Notes may be issued singly or in series. The Note Program restricts the Bank’s right to offer notes through other agents, but (among other exceptions) Bank has reserved certain rights to offer notes without the assistance of the Agents and to offer notes through other agents on a non-continuous, firmly-underwritten basis. Commissions to be paid to the Agents may be negotiated for each notes issuance and are expected to vary with the maturity of the notes involved, among other things. A note or note series may, but need not be, subject to a separately negotiated “Terms Agreement.”

 

ITEM 9.01.    Financial Statements and Exhibits

 

(c) Exhibits

 

The following exhibits are filed pursuant to Item 601(b) of Regulation S-K.

 

Exhibit #        Description   

4(c)               Three principal agreements related to a note program for First Tennessee Bank National Association (the “Bank”): (i) form of Distribution Agreement dated February 18, 2005 among the registrant, the Bank, and the agents therein named; (ii) form of Fiscal and Paying Agency Agreement dated as of February 18, 2005 between the Bank and JPMorgan Chase Bank, National Association; and (iii) form of Interest Calculation Agreement dated as of February 18, 2005 between the Bank and JPMorgan Chase Bank, National Association.

 


SIGNATURES

 

 

Pursuant to the requirements of the Securities Exchange Act of 1934, the registrant has duly caused this report to be signed on its behalf by the undersigned hereunto duly authorized.

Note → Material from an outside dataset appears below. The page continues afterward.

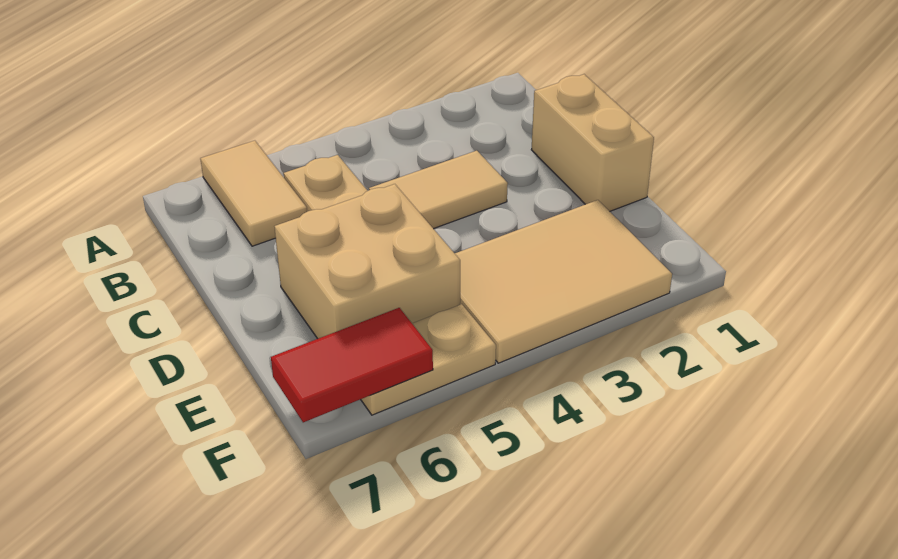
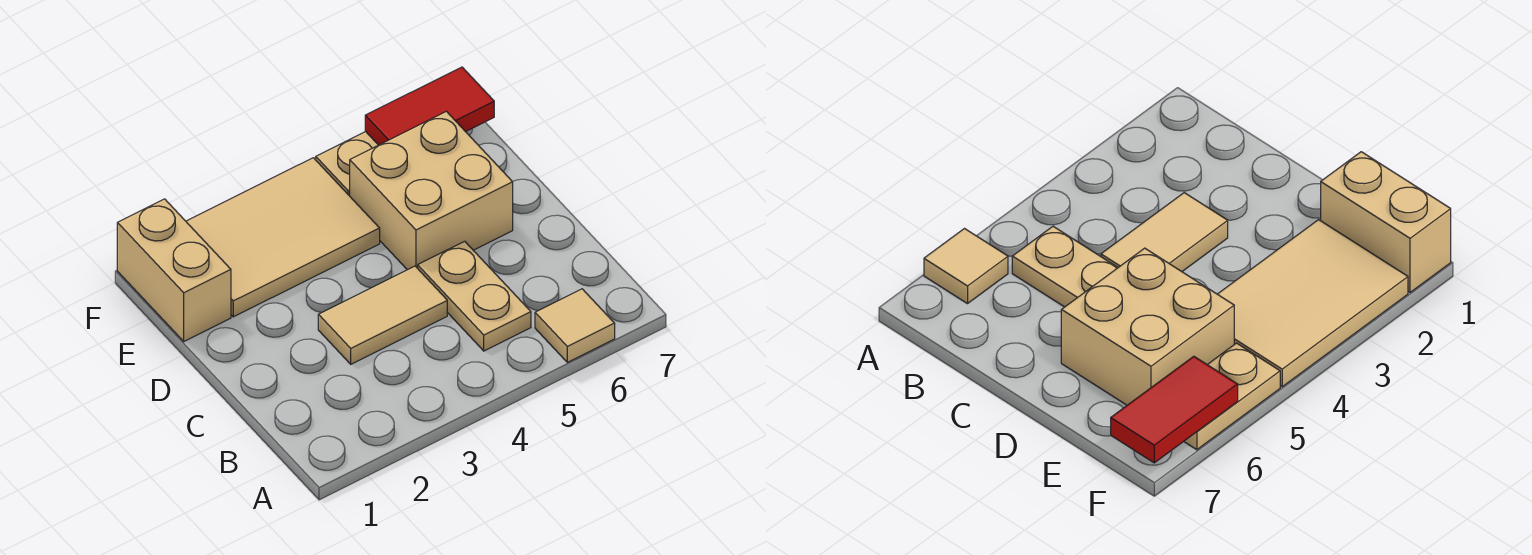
tan 1x2 tile [200,141,307,246] -> tan 1x1 tile [535,289,615,362]
tan 1x2 brick [531,74,654,211] -> tan 1x2 brick moved to [117,199,231,341]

FIRST HORIZON NATIONAL CORPORATION

By: __/s/ Marlin L. Mosby III______________________ Date: February 24, 2005 Name: Marlin L. Mosby III Title: Executive Vice President and Chief Financial Officer


Exhibit Index

 

The following exhibits are filed pursuant to Item 601(b) of Regulation S-K.

 

Exhibit #        Description   

4(c)               Three principal agreements related to a note program for First Tennessee Bank National Association (the “Bank”): (i) form of Distribution Agreement dated February 18, 2005 among the registrant, the Bank, and the agents therein named; (ii) form of Fiscal and Paying Agency Agreement dated as of February 18, 2005 between the Bank and JPMorgan Chase Bank, National Association; and (iii) form of Interest Calculation Agreement dated as of February 18, 2005 between the Bank and JPMorgan Chase Bank, National Association.